Kauai History and Food Preparation
In Hawaiian society, it was the task of the men to prepare food and meals. Food preparation involved a variety of cooking methods including broiling, boiling, and roasting. Even though Hawaiians lacked metal utensils or ceramic containers, they used wooden bowls, gourds, stones, and the drying power of the sun with great skill.
Broiling food using hot coals (ko’ala) was a common way to cook a small amount of food that did not warrant use of a larger earth oven. Food was cooked by being spread out flat on a level bed of coals, or it was warmed over or near a fire and periodically turned. Breadfruit and unripe bananas could be broiled this way in their skins. Other foods that needed protection from burning and were wrapped in ti leaves (laulau).
Hawaiians boiled foods by dropping heated stones into a container filled with water rather than applying heat to the outside of the container. Food was placed in a bowl with water and the stones then added, or food and hot stones were placed in the container in alternating layers with the water added last. Many foods were cooked this way including greens, the tops of new taro leaves, or the tender ends of sweet potato vines.

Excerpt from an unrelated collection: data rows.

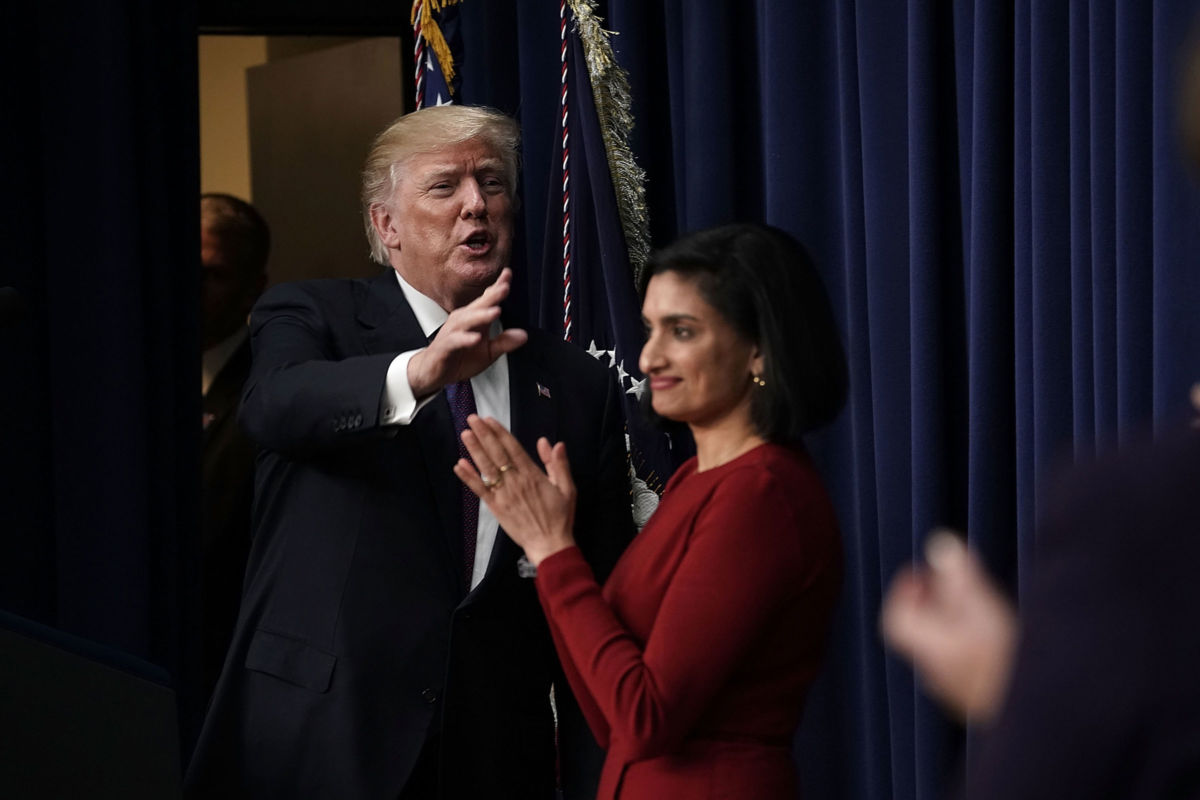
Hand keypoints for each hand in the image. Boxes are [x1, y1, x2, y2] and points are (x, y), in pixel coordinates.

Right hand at [407, 269, 527, 396]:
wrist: (434, 372)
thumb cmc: (459, 358)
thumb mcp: (488, 353)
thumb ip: (505, 342)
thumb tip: (524, 335)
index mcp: (474, 319)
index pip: (487, 300)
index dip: (497, 287)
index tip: (508, 274)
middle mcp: (463, 322)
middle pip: (478, 305)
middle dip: (492, 296)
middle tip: (505, 287)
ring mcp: (452, 333)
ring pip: (466, 320)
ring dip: (480, 315)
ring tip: (495, 312)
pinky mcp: (444, 347)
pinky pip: (454, 341)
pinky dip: (465, 339)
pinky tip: (475, 338)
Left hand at [453, 415, 576, 564]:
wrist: (549, 544)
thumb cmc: (560, 516)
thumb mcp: (567, 488)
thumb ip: (558, 464)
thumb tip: (551, 442)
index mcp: (532, 474)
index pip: (512, 448)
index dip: (500, 433)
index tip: (489, 420)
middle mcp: (515, 481)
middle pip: (497, 453)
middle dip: (484, 434)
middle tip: (472, 419)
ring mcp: (504, 494)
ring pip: (486, 468)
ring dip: (475, 450)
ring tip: (465, 434)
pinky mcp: (496, 507)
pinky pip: (479, 489)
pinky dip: (468, 477)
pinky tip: (459, 465)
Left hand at [880, 530, 1018, 722]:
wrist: (1042, 708)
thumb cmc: (1006, 657)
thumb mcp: (982, 604)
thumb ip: (960, 572)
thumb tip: (941, 542)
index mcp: (929, 647)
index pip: (895, 620)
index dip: (903, 593)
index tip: (921, 574)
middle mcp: (936, 672)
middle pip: (920, 633)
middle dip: (933, 603)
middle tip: (952, 585)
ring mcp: (957, 691)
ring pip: (944, 651)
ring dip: (955, 625)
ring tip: (980, 606)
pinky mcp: (980, 702)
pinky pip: (965, 668)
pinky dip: (972, 647)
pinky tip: (999, 636)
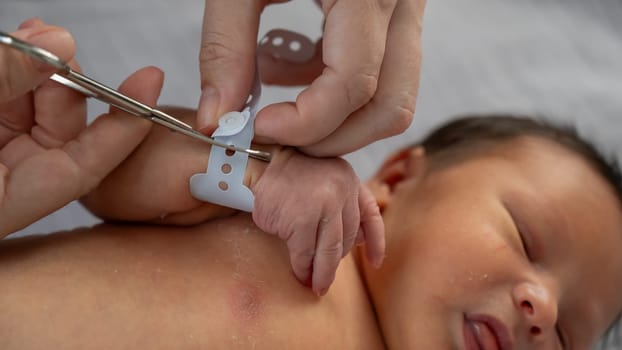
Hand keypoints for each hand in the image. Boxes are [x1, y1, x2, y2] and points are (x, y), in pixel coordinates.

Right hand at [0, 19, 162, 235]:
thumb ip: (4, 79)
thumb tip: (58, 41)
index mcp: (11, 204)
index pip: (87, 166)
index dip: (122, 124)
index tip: (150, 82)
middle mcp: (10, 184)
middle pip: (62, 134)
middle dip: (70, 87)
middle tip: (62, 47)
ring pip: (33, 114)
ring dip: (40, 73)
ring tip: (35, 35)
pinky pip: (9, 105)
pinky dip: (14, 75)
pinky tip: (19, 43)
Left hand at [197, 0, 424, 155]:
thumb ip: (226, 48)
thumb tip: (215, 120)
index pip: (355, 86)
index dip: (307, 122)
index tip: (260, 127)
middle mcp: (400, 5)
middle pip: (389, 107)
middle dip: (329, 136)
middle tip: (274, 131)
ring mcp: (404, 14)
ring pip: (393, 98)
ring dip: (335, 118)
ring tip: (276, 84)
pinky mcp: (392, 20)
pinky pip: (380, 77)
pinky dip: (334, 91)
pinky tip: (289, 62)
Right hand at [251, 148, 384, 294]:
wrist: (263, 160)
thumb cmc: (293, 173)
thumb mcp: (327, 180)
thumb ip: (343, 206)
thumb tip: (358, 241)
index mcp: (349, 181)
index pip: (370, 215)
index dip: (376, 241)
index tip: (376, 262)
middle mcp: (341, 192)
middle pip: (346, 239)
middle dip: (335, 263)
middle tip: (326, 280)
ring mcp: (322, 206)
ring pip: (328, 250)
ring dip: (322, 272)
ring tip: (315, 285)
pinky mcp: (300, 220)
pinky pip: (304, 252)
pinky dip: (302, 267)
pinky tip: (300, 273)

Roasting was achieved in an earthen oven (imu). The process of cooking in the imu was called kalua. The imu consisted of a shallow pit dug in the ground filled with kindling, larger pieces of wood, and fist-sized stones arranged on top. When the fire was spent, the hot rocks were spread to create an even floor, and then covered with a layer of grass or leaves to prevent scorching of the food. Taro, breadfruit, sweet potatoes and other foods were arranged over the stones and covered with more ti leaves. On top of all this, a last layer of old mats and kapa was laid. Whole chickens, fowl, and pig were cooked whole with hot stones added to the abdominal cavities.